_Job A_
In the PEP 3112 discussion, which encoding does the reply suggest using in step 2 instead of "iso-8859-1"?
________________________
[Python-3000] PEP 3112

Mon May 7 19:45:40 CEST 2007

On 5/6/07, "Martin v. Löwis" <martin at v.loewis.de> wrote:
> I just read PEP 3112, and I believe it contains a
> flaw/underspecification.
>
> It says
>
> # Each shortstringchar or longstringchar must be a character between 1
> # and 127 inclusive, regardless of any encoding declaration [2] in the
> # source file.
>
> What does that mean? In particular, what is "a character between 1 and
> 127"?
>
> Assuming this refers to ordinal values in some encoding: what encoding?
> It's particularly puzzling that it says "regardless of any encoding
> declaration of the source file".
>
> I fear (but hope that I'm wrong) that this was meant to mean "use the
> bytes as they are stored on disk in the source file". If so: is the
> attached file valid Python? In case your editor can't render it: it
> reads
>
> #! -*- coding: iso-2022-jp -*-
> a = b"Питон"
>
> But if you look at the file with a hex editor, you see it contains
> only bytes between 1 and 127.
>
> I would hope that this code is indeed ill-formed (i.e. that
> the byte representation on disk is irrelevant, and only the
> Unicode ordinals of the source characters matter)
>
> If so, can the specification please be updated to clarify that
> 1. in Grammar changes: Each shortstringchar or longstringchar must
>    be a character whose Unicode ordinal value is between 1 and
>    127 inclusive.
> 2. in Semantics: The bytes in the new object are obtained as if
>    encoding a string literal with "iso-8859-1"

Sounds like a good fix to me; I agree that bytes literals, like
Unicode literals, should not vary depending on the source encoding. In
step 2, can't you use "ascii" as the encoding?

-- 
--Guido van Rossum (home page: http://www.python.org/~guido/)
________________________
_Job B_
Render the lines of the listing as a numbered list, leaving out blank lines. Start at the first line of the listing and stop after the line containing "De acuerdo con el parte, los hermanos to".

_Records supplied_
________________________
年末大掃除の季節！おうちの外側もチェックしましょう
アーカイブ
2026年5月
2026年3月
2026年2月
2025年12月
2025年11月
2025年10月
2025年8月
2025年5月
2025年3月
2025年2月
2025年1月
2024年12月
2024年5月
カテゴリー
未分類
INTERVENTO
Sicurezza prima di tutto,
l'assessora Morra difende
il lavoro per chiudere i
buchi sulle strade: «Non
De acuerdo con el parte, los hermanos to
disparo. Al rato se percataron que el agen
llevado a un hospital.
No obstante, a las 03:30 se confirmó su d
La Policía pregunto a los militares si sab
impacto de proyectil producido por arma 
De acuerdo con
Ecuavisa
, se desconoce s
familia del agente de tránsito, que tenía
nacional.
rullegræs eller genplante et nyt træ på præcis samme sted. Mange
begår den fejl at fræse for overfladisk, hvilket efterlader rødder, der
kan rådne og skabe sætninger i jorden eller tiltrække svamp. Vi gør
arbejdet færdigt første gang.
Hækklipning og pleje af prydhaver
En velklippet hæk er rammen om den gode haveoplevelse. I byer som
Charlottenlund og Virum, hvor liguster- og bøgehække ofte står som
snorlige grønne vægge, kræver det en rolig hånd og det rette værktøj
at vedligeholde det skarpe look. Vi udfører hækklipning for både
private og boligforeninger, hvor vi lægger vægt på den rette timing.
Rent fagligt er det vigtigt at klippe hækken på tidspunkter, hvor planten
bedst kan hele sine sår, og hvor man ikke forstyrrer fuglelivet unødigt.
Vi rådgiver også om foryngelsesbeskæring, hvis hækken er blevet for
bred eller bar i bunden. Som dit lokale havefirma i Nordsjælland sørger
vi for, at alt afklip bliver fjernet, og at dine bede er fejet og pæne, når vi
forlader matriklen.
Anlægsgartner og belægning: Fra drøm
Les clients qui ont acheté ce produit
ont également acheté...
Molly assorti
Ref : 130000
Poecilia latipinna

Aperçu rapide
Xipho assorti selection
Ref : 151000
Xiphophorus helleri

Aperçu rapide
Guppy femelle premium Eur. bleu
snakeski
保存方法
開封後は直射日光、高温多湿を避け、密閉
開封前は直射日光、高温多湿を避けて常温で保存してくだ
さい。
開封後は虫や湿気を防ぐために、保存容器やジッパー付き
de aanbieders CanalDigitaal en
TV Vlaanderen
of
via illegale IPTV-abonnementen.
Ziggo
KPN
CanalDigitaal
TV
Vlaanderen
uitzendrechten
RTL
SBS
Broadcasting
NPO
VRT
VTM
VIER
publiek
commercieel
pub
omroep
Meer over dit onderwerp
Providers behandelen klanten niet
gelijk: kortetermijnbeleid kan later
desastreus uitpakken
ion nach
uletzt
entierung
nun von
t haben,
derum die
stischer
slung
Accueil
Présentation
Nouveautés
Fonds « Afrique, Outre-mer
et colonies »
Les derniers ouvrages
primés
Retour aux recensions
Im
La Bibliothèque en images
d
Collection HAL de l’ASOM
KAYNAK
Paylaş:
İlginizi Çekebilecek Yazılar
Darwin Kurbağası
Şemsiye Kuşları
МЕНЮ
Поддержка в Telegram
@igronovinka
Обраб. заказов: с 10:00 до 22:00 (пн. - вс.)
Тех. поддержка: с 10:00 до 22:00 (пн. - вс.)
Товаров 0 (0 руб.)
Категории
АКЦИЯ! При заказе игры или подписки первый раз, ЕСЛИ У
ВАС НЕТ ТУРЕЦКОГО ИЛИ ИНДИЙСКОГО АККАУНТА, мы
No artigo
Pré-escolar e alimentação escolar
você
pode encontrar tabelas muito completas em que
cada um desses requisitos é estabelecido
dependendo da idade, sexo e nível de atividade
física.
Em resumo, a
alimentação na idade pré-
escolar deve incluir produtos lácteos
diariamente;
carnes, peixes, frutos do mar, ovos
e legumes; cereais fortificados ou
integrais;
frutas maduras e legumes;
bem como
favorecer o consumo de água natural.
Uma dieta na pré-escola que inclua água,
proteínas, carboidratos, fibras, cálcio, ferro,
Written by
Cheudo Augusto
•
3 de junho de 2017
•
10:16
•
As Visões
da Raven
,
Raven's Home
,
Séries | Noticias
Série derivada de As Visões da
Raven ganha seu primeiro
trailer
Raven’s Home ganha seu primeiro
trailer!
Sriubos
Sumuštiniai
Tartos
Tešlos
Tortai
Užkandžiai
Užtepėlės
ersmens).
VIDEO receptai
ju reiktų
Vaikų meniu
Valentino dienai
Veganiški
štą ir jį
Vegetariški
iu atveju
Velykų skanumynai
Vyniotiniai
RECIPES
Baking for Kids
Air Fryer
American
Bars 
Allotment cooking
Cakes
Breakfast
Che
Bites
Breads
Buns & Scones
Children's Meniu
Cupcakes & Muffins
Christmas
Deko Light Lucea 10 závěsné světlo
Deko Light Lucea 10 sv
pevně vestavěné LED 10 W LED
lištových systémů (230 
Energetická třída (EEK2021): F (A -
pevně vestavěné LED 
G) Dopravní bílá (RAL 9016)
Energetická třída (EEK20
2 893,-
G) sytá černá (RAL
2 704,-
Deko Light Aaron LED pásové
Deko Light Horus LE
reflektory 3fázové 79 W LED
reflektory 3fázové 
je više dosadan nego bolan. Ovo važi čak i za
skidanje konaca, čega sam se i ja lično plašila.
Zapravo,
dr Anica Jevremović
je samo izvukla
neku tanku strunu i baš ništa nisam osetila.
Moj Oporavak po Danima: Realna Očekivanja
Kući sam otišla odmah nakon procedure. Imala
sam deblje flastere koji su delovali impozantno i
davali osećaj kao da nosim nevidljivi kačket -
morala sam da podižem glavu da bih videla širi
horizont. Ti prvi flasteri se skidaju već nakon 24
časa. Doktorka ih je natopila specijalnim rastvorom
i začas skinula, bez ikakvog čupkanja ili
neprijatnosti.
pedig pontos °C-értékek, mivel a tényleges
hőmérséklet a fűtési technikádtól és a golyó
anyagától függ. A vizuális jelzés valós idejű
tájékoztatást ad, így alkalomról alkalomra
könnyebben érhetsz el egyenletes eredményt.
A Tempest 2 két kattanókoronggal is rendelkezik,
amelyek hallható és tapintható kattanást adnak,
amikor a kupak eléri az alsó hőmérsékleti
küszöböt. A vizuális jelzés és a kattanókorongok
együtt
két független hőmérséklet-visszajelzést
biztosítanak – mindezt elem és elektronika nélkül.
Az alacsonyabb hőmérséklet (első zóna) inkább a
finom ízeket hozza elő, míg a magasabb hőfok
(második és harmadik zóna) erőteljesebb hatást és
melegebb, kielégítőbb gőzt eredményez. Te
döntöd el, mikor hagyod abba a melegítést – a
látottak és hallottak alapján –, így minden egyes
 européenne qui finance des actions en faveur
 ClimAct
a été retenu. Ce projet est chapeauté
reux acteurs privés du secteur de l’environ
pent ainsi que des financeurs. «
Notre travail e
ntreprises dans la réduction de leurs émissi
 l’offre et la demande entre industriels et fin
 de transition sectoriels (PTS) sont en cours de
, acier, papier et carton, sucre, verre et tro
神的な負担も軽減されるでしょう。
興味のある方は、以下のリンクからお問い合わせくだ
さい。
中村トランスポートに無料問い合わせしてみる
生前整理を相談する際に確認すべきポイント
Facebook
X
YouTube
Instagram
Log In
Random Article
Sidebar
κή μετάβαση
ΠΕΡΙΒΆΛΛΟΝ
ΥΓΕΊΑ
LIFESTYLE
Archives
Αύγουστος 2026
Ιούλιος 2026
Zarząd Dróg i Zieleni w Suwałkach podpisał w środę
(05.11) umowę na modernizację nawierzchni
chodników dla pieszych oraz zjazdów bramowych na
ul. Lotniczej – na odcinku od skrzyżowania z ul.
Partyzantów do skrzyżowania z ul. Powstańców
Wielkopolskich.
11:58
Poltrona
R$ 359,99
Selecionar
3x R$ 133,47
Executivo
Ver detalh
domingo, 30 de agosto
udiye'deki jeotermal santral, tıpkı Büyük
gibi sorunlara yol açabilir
________________________
_Result A_
The reply suggests "ascii".

_Result B_
1. 年末大掃除の季節！おうちの外側もチェックしましょう
2. アーカイブ
3. 2026年5月
4. 2026年3月
5. 2026年2月
6. 2025年12月
7. 2025年11月
8. 2025年10月
9. 2025年8月
10. 2025年5月
11. 2025年3月
12. 2025年2月
13. 2025年1月
14. 2024年12月
15. 2024年5月
16. カテゴリー
17. 未分類
18. INTERVENTO
19. Sicurezza prima di tutto,
20. l'assessora Morra difende
21. il lavoro per chiudere i
22. buchi sulle strade: «Non
23. De acuerdo con el parte, los hermanos to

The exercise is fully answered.